Written problem =
Return, unchanged, the lines of the records below, starting at the line that contains "list Пример дизайна" and running through the final line of the records, with both of those lines included.

━━━━━ Excerpted records

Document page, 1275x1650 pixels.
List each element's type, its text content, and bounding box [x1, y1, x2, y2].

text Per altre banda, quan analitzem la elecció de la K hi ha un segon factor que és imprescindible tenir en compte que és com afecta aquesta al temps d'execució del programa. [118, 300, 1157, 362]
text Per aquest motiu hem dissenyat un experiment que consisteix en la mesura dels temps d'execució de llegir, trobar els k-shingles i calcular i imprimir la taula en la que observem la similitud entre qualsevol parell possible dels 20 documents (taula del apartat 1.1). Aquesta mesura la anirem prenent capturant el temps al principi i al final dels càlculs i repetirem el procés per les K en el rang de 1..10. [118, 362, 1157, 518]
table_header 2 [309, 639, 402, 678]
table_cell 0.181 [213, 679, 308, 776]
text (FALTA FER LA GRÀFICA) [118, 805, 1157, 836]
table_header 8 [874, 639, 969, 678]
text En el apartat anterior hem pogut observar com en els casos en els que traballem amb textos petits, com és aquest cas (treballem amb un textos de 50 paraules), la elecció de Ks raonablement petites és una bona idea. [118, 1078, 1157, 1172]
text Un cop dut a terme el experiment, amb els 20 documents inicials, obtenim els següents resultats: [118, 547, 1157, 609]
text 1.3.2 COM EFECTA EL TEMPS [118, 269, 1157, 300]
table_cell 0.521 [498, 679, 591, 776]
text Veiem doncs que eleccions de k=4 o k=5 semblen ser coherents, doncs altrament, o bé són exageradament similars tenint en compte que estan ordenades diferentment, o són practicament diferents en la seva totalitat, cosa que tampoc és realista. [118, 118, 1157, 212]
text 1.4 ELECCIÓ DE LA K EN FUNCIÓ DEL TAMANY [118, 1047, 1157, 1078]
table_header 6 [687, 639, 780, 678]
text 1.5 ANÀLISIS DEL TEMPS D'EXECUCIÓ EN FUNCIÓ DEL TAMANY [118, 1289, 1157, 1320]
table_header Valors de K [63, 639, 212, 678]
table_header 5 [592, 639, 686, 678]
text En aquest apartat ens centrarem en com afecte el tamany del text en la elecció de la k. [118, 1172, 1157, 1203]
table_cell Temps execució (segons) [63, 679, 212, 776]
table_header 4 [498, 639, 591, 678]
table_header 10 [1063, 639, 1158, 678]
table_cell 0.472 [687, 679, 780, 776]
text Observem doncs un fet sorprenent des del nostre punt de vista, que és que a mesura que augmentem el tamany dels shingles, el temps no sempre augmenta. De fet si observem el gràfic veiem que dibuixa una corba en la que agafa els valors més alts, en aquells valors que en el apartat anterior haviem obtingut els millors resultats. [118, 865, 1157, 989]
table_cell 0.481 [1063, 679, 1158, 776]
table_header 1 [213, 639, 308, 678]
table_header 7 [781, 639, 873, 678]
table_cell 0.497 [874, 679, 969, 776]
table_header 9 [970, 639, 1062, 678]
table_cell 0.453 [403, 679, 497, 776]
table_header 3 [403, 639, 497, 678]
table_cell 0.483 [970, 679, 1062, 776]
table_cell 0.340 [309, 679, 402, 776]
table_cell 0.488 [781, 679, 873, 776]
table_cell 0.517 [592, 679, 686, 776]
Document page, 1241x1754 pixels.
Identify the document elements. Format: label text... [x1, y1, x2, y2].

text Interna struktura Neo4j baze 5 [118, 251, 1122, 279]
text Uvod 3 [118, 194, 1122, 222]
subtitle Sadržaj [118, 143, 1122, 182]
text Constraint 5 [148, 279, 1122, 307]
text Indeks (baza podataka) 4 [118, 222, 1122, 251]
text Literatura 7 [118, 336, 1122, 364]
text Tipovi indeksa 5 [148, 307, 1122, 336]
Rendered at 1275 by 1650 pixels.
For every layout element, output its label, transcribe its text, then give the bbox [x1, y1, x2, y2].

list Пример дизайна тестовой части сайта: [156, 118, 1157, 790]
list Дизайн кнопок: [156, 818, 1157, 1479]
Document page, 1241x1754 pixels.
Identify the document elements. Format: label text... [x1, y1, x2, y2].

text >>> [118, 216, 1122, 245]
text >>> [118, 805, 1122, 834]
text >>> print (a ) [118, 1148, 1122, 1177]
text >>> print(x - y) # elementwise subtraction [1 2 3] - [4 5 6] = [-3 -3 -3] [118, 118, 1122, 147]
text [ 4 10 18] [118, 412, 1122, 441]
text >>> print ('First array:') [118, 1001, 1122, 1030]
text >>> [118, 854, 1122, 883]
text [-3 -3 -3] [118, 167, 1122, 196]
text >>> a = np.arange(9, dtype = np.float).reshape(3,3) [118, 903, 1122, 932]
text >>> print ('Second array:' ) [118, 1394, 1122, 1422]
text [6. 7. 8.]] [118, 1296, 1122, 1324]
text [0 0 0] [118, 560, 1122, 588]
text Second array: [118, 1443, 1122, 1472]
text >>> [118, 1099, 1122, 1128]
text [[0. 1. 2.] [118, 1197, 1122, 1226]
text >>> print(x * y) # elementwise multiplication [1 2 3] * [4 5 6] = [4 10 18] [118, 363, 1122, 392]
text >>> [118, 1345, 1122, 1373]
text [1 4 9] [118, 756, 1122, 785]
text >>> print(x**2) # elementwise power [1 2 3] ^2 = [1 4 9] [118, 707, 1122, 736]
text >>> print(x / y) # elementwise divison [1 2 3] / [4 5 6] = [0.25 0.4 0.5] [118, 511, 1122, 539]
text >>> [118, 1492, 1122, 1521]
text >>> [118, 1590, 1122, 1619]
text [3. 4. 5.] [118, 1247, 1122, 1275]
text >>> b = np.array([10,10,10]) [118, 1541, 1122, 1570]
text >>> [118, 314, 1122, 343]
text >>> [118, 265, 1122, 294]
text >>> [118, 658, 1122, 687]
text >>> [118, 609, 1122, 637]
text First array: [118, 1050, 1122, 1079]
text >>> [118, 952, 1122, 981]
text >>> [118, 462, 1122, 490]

━━━━━━━━━━

Answer to the problem =
list Пример дизайна тестовой части сайта: [156, 118, 1157, 790]
list Дизайн кнопок: [156, 818, 1157, 1479]
Document page, 1241x1754 pixels.
Identify the document elements. Format: label text... [x1, y1, x2, y2].

text >>> [118, 216, 1122, 245]
text >>> [118, 805, 1122, 834]
text >>> print (a ) [118, 1148, 1122, 1177]
text >>> print(x - y) # elementwise subtraction [1 2 3] - [4 5 6] = [-3 -3 -3] [118, 118, 1122, 147]
text [ 4 10 18] [118, 412, 1122, 441]
text >>> print ('First array:') [118, 1001, 1122, 1030]
text >>> [118, 854, 1122, 883]
text [-3 -3 -3] [118, 167, 1122, 196]
text >>> a = np.arange(9, dtype = np.float).reshape(3,3) [118, 903, 1122, 932]
text >>> print ('Second array:' ) [118, 1394, 1122, 1422]
text [6. 7. 8.]] [118, 1296, 1122, 1324]
text [0 0 0] [118, 560, 1122, 588]
text Second array: [118, 1443, 1122, 1472]
text >>> [118, 1099, 1122, 1128]
text [[0. 1. 2.] [118, 1197, 1122, 1226]
text >>> print(x * y) # elementwise multiplication [1 2 3] * [4 5 6] = [4 10 18] [118, 363, 1122, 392]
text >>> [118, 1345, 1122, 1373]
text [1 4 9] [118, 756, 1122, 785]
text >>> print(x**2) # elementwise power [1 2 3] ^2 = [1 4 9] [118, 707, 1122, 736]
text >>> print(x / y) # elementwise divison [1 2 3] / [4 5 6] = [0.25 0.4 0.5] [118, 511, 1122, 539]
text >>> [118, 1492, 1122, 1521]
text >>> [118, 1590, 1122, 1619]
text [3. 4. 5.] [118, 1247, 1122, 1275]
text >>> b = np.array([10,10,10]) [118, 1541, 1122, 1570]
text >>> [118, 314, 1122, 343]
text >>> [118, 265, 1122, 294]
text >>> [118, 658, 1122, 687]
text >>> [118, 609, 1122, 637]
text First array: [118, 1050, 1122, 1079]
text >>> [118, 952, 1122, 981]
text >>> [118, 462, 1122, 490]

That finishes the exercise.